From Adviser to Gatekeeper: Why Your Accountant Is Asking More Questions in 2026
Australia’s new Anti‑Money Laundering and Counter‑Terrorism Financing (AML/CTF) rules are changing how accountants work. Here’s what business owners need to know and how it affects everyday transactions.
7 Bells Team
4/4/20263 min read
For decades, accountants and advisers have played a trusted role in helping businesses structure, grow and manage their finances. That role hasn’t disappeared—but in 2026, it has expanded.
Australia is in the middle of the largest overhaul of its Anti‑Money Laundering and Counter‑Terrorism Financing (AML/CTF) laws in nearly 20 years, and the changes formally recognise accountants as “gatekeepers” of the financial system. From AUSTRAC’s perspective, this is not about adding red tape for the sake of it. It’s about protecting Australia’s economy from serious financial crime—and ensuring the professionals closest to complex transactions help prevent abuse of the system. If your accountant is asking more questions in 2026, here’s why—and why it matters.
The Gatekeeper Shift: What’s Really Changed
Under the updated AML/CTF regime, accounting and advisory firms are becoming regulated entities for the first time when they provide certain “designated services”. These are not niche activities—they include things many businesses do every day, such as:
Setting up or restructuring companies or trusts
Buying or selling a business
Changing directors or shareholders
Managing client funds or assisting with complex transactions
AUSTRAC has been clear that professional advisers are often closest to high‑risk financial activity—not because they’re doing anything wrong, but because they operate at the point where ownership, money and control intersect. That proximity creates both risk and responsibility.
Why AUSTRAC Is Focusing on Accountants
AUSTRAC’s national risk assessments consistently identify accountants as part of the so‑called “gatekeeper sector”—professionals who can either prevent or unintentionally facilitate financial crime. In its own words, accountants are now expected to act as economic security guardians, helping detect and disrupt money laundering, terrorism financing and large‑scale fraud.
In response, Parliament introduced the AML/CTF Amendment Bill 2026, which expands AUSTRAC’s powers and strengthens the legal obligations placed on reporting entities, including professional advisers. The intent is not to turn accountants into investigators, but to require reasonable judgement, curiosity and risk awareness.
What This Means in Practice for Clients
From a client perspective, the changes are noticeable—but manageable. You may find that your accountant:
Requests identity verification, even if you’ve been a long‑term client
Asks for clarity around ownership and control structures
Probes the purpose and commercial rationale of certain transactions
Periodically refreshes information rather than relying on historical files
This is not a sign of distrust. It’s a legal obligation tied to the new rules, which come into effect for newly regulated professions from 1 July 2026, with enrolment pathways already open.

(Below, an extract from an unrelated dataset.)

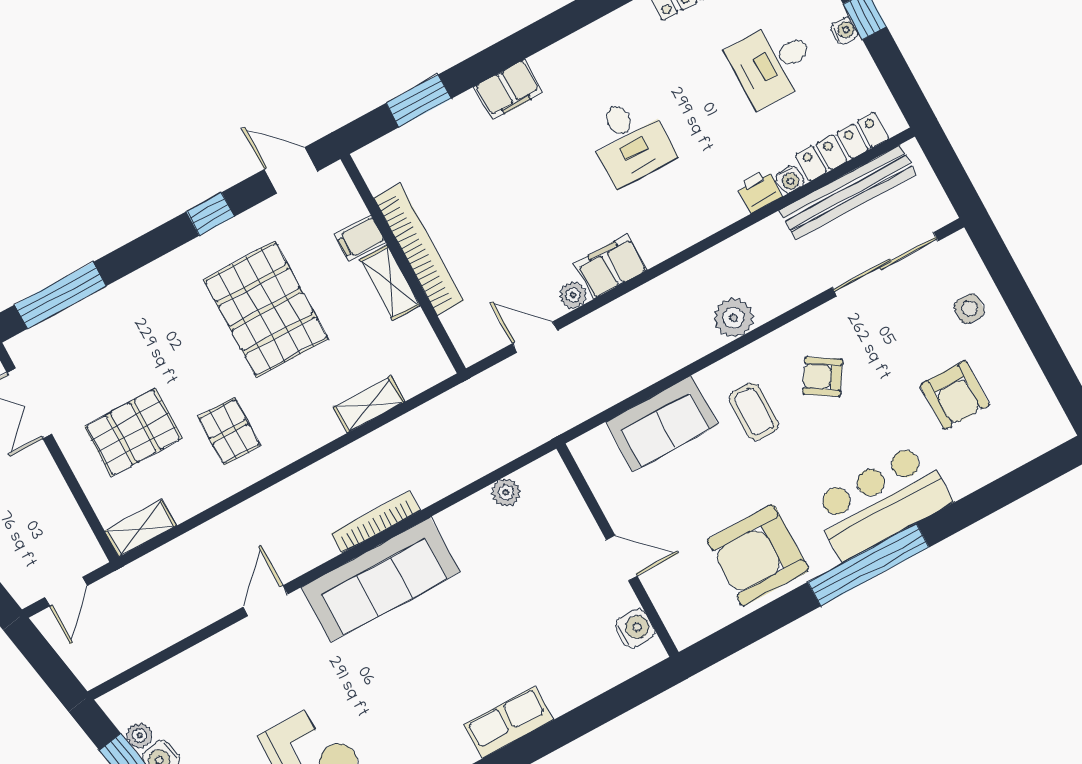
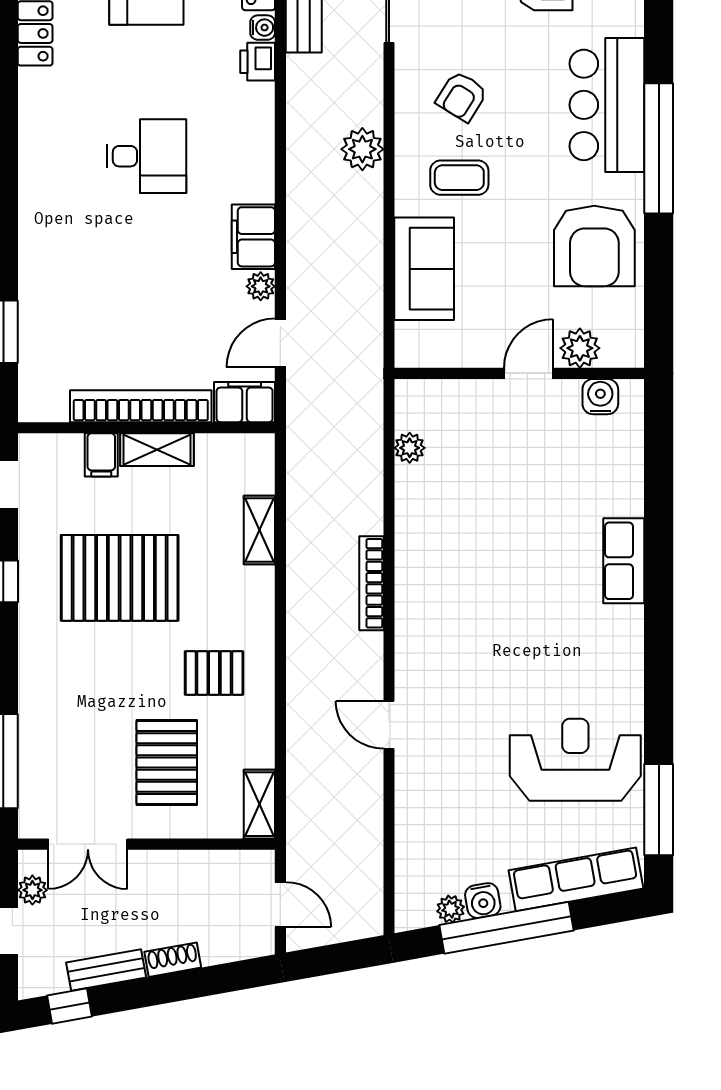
filing cabinet: (508, 90) -> (245, 402), moved, turned -90
sofa: (380, 580) -> (427, 608), removed
plant: (666, 589) -> (580, 348), added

Importantly, AUSTRAC has emphasised a risk‑based approach, not a checklist mentality. Firms are expected to assess what makes sense for their business model and clients, rather than applying blanket rules to everyone.

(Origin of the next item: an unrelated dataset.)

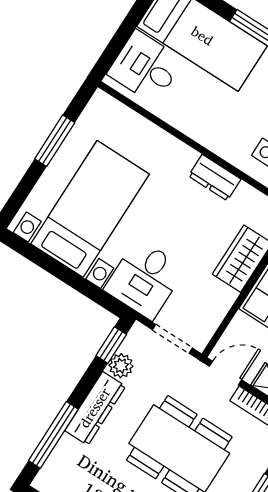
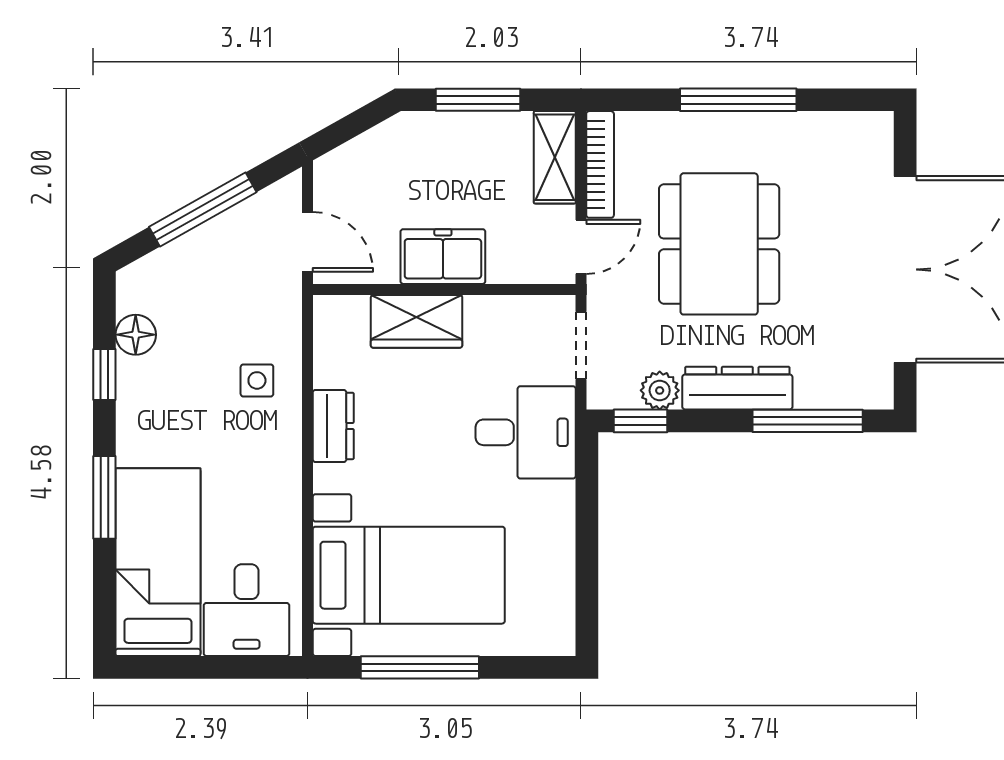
window: (55, 141) -> (420, 667), width x1.44
bed with nightstands: (90, 209) -> (409, 575), moved, turned 180
door: (225, 373) -> (581, 247), swing flipped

Why This Is Ultimately Good for Business
While change can feel uncomfortable, this shift has meaningful benefits.
Stronger AML/CTF controls:
Protect businesses from being unknowingly linked to fraud or crime
Create clearer governance around ownership and decision‑making
Reduce reputational and regulatory risk
Build confidence with banks, investors and counterparties
AUSTRAC has also significantly strengthened its own enforcement and supervisory powers, including the ability to restrict high‑risk products or services if entities fail to manage risk appropriately. In other words, getting this right early is far cheaper than fixing it later.
A New Professional Standard, Not Just a New Rule
The most important shift here isn’t regulatory—it’s cultural.
The AML/CTF reforms formally recognise what ethical advisers have always known: good advice doesn’t exist in isolation from responsibility. Being a gatekeeper means understanding clients deeply, asking questions that protect both sides, and refusing to enable activity that doesn’t stack up commercially or ethically.
At 7 Bells, we see this as an evolution—not a burden. We are preparing for these changes by embedding risk thinking into how we onboard clients, structure entities and support transactions. Our goal is simple: smooth compliance without unnecessary friction, and clarity without fear.
If we’re asking more questions in 2026, it’s because the bar has been raised—and raising standards is how trust in the system is protected.